Se confirma lo que atraviesa el NT como una ley fundamental: el amor a Dios se
verifica amando a los hombres. En "el pasado" escatológico de la Iglesia, en Jesucristo
que "tomó nuestras flaquezas y llevó nuestras enfermedades" (Mt 8,17) se cumplió esta
ley. Bajo esta ley está también el presente de la Iglesia. Ésta, en efecto, no es ninguna
sociedad anónima. Consta de hombres que en ella son llevados a la comunidad del
pueblo de Dios. Si nos ofrece y hace visible al Dios del amor, entonces nuestro amor al
prójimo debe hacerse palpable y encontrar su forma concreta en el mismo modo de
expresión, en la Iglesia; forma que, por otra parte, debe corresponder a la comunidad de
hombres que se mueva en el amor, para poder realmente ser comunidad. Tenemos que
amar a Dios en el amor a los hombres con los cuales constituimos el pueblo de Dios.
Todo lo que desde fuera parece como estructura y organización en la manifestación de
la Iglesia, quiere ser, desde dentro, desde su última realidad ideal, la entrega
sacramental a todos de la corriente que fluye en la Iglesia del amor de Dios a los
hombres y del amor de los hombres a Dios en el amor al prójimo.

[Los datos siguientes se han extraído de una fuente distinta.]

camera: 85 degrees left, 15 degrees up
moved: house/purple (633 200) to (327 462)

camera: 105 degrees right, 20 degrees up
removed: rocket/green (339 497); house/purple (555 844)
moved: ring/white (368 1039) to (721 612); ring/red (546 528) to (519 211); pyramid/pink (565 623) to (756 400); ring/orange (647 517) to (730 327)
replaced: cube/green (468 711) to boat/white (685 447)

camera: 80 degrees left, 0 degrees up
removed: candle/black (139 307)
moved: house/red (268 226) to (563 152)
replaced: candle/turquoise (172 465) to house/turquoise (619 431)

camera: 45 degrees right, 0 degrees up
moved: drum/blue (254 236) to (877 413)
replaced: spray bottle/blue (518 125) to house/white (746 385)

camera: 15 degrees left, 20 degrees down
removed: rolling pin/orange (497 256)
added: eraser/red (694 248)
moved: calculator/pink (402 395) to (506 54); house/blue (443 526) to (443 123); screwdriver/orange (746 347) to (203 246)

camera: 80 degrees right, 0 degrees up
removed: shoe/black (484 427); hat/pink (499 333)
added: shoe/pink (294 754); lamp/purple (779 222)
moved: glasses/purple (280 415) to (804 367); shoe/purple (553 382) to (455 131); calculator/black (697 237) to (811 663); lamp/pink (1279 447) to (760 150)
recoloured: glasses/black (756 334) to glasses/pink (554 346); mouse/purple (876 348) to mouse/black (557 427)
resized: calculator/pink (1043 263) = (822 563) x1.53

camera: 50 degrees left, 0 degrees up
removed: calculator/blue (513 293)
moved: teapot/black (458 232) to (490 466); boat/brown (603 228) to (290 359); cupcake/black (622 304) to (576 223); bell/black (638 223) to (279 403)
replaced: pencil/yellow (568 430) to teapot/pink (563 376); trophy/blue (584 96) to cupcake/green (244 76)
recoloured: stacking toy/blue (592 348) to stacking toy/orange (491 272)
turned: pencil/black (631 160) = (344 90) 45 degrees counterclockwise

Si, de hecho, se viviera este amor, la Iglesia aparecería como "el cielo en la tierra". La
experiencia cotidiana nos muestra demasiado bien que esta "Iglesia celeste", hecha
realidad en el amor, es de carácter escatológico, experimentada ciertamente, pero de
modo incipiente; bajo el velo de las deficiencias terrenas, y que se nos aparecerá a
nosotros en la realidad total del "cara a cara", cuando la historia llegue a su fin.
OTTO SEMMELROTH, S.T.
Entonces "el nuevo cielo y la nueva tierra" estarán ante nosotros tan radiantes, que la fe
y la esperanza desaparecerán en el amor. Entonces la Iglesia terrena se abrirá y su
realidad propia, la Iglesia celeste, devendrá eternidad radiante en el vínculo del amor a
Dios, que une a los bienaventurados en la "comunión de los santos".